• Exercise goal
In the entries below, find the line with "The image spans 78.1° horizontally.", then set it down exactly along with each line after it to the end, skipping any pictures.

• Provided information

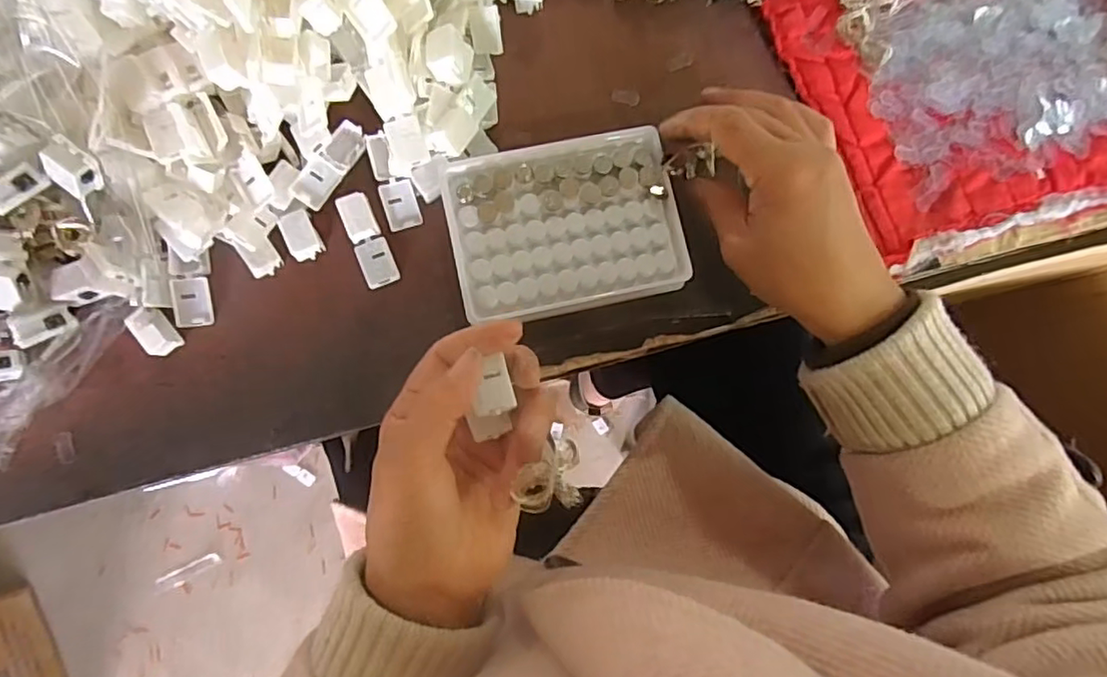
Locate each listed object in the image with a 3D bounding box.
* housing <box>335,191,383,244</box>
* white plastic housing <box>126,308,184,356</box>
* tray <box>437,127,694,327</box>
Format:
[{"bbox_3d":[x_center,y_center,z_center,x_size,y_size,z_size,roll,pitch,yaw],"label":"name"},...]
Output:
[{"bbox_3d":[-0.115,-0.072,0.360,0.018,0.004,0.028,-23,94,-18],"label":"housing"},{"bbox_3d":[-0.224,-0.004,0.341,0.014,0.017,0.026,-35,87,-7],"label":"white plastic housing"},{"bbox_3d":[0.007,-0.065,0.350,0.128,0.012,0.098,-13,83,-5],"label":"tray"}]

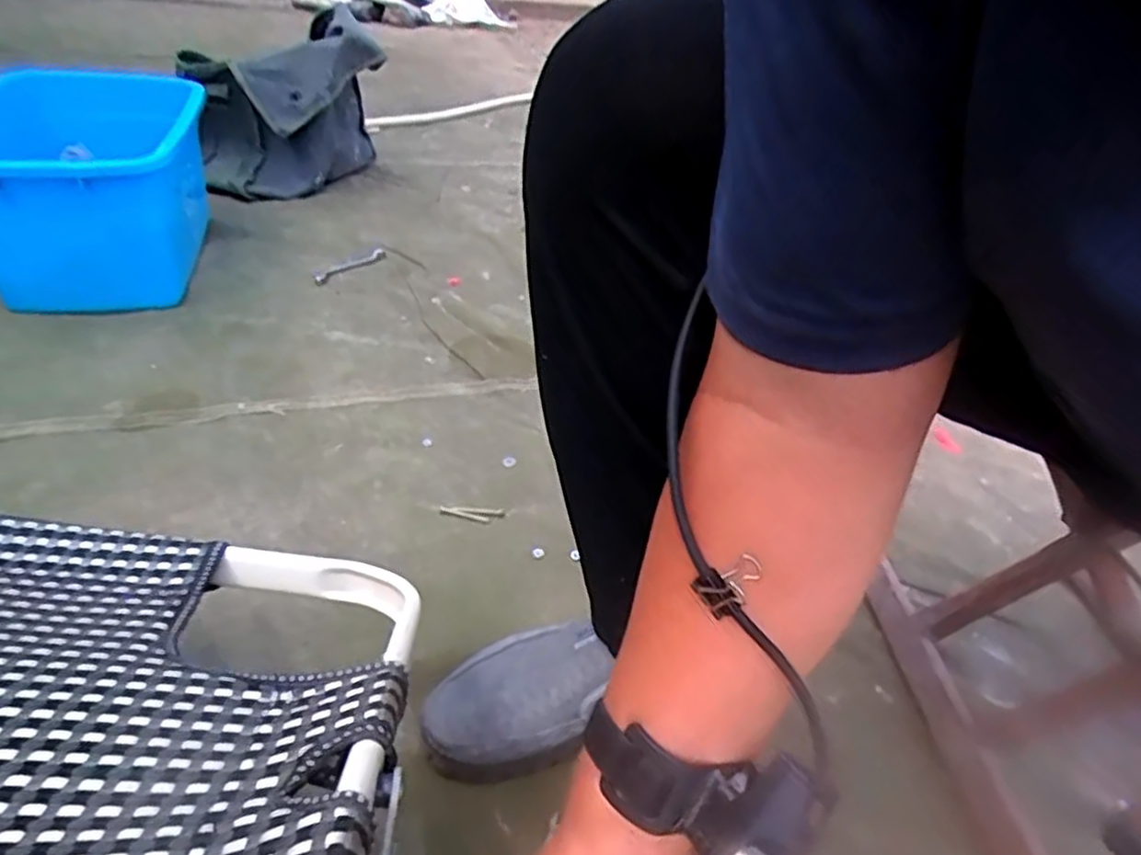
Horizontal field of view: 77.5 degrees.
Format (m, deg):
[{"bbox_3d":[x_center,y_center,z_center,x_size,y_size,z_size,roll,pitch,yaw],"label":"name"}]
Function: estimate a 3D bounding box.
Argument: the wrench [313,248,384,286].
[{"bbox_3d":[-0.347,-0.255,1.121,0.029,0.005,0.131,41,53,20],"label":"wrench"}]

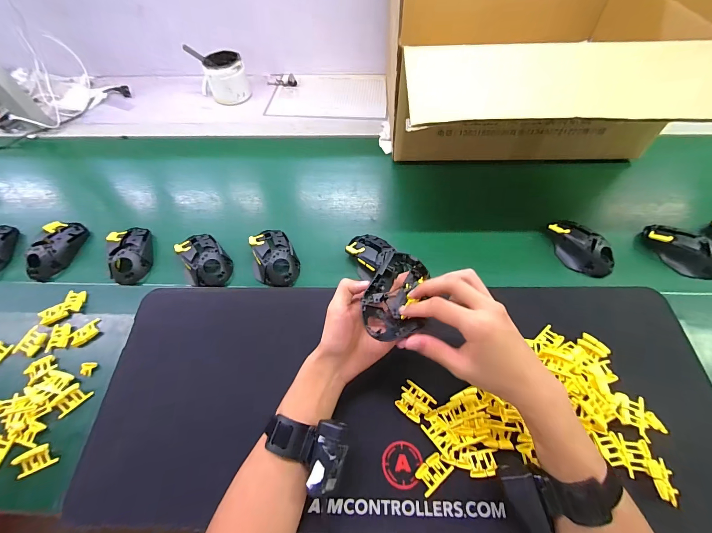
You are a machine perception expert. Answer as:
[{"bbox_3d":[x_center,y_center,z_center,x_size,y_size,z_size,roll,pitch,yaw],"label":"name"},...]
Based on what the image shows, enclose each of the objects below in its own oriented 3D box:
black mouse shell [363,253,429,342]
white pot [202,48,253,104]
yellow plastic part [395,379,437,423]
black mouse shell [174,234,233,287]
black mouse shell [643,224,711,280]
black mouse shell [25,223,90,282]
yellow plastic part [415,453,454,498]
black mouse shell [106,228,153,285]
[{"bbox_3d":[0.047,0.038,0.378,0.067,0.043,0.105,10,57,8],"label":"black mouse shell"},{"bbox_3d":[-0.338,-0.483,0.797,0.117,0.101,0.109,-19,58,-11],"label":"white pot"},{"bbox_3d":[0.074,0.172,0.399,0.042,0.010,0.038,33,63,21],"label":"yellow plastic part"},{"bbox_3d":[-0.258,-0.012,0.527,0.070,0.032,0.108,-37,63,-21],"label":"black mouse shell"},{"bbox_3d":[0.526,-0.026,0.506,0.053,0.048,0.111,-21,58,-12],"label":"black mouse shell"},{"bbox_3d":[-0.531,-0.032,0.559,0.058,0.040,0.120,2,56,3],"label":"black mouse shell"},{"bbox_3d":[0.088,0.238,0.363,0.041,0.009,0.026,-36,62,-20],"label":"yellow plastic part"},{"bbox_3d":[-0.392,-0.025,0.545,0.068,0.033,0.113,-13,57,-7],"label":"black mouse shell"}]

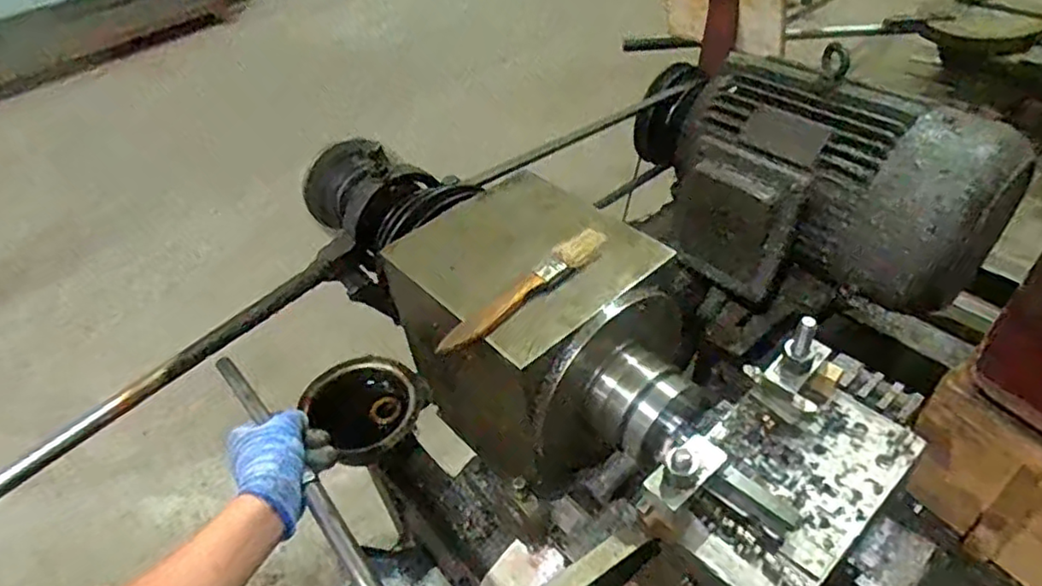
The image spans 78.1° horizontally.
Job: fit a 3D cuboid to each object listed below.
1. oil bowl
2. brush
[{"bbox_3d":[-0.174,0.125,0.717,0.107,0.065,0.118,-36,50,-28],"label":"oil bowl"},{"bbox_3d":[0.003,-0.003,0.448,0.148,0.015,0.019,-34,49,-26],"label":"brush"}]

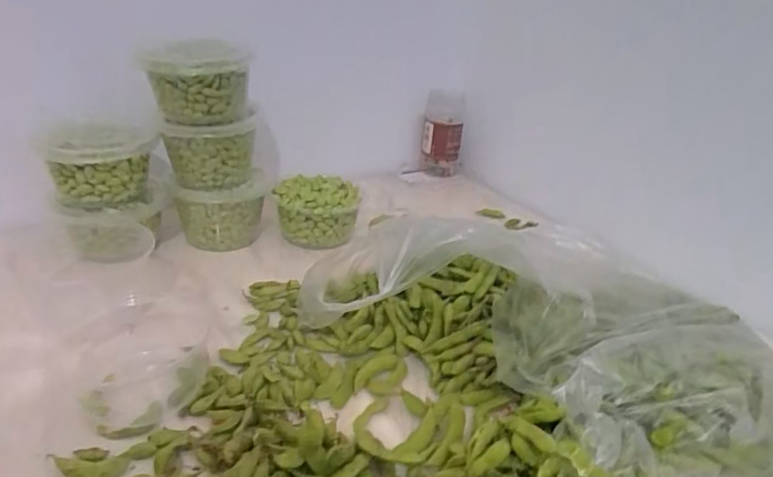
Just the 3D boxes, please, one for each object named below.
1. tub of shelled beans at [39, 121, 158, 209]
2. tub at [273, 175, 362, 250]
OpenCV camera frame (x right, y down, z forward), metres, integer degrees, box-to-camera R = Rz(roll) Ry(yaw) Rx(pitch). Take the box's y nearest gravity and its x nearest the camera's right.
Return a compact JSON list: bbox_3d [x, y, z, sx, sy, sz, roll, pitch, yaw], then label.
[{"bbox_3d":[-0.290,-0.079,0.587,0.095,0.077,0.104,-6,29,-26],"label":"tub of shelled beans"},{"bbox_3d":[-0.082,-0.028,0.684,0.094,0.068,0.077,3,26,-8],"label":"tub"}]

• Exercise result
The image spans 78.1° horizontally.
Job: fit a 3D cuboid to each object listed below.
1. oil bowl
2. brush
[{"bbox_3d":[-0.174,0.125,0.717,0.107,0.065,0.118,-36,50,-28],"label":"oil bowl"},{"bbox_3d":[0.003,-0.003,0.448,0.148,0.015,0.019,-34,49,-26],"label":"brush"}]

Just the 3D boxes, please, one for each object named below.
1. tub of shelled beans at [39, 121, 158, 209]
2. tub at [273, 175, 362, 250]
OpenCV camera frame (x right, y down, z forward), metres, integer degrees, box-to-camera R = Rz(roll) Ry(yaw) Rx(pitch). Take the box's y nearest gravity and its x nearest the camera's right.
Return a compact JSON list: bbox_3d [x, y, z, sx, sy, sz, roll, pitch, yaw], then label.
[{"bbox_3d":[-0.290,-0.079,0.587,0.095,0.077,0.104,-6,29,-26],"label":"tub of shelled beans"},{"bbox_3d":[-0.082,-0.028,0.684,0.094,0.068,0.077,3,26,-8],"label":"tub"}]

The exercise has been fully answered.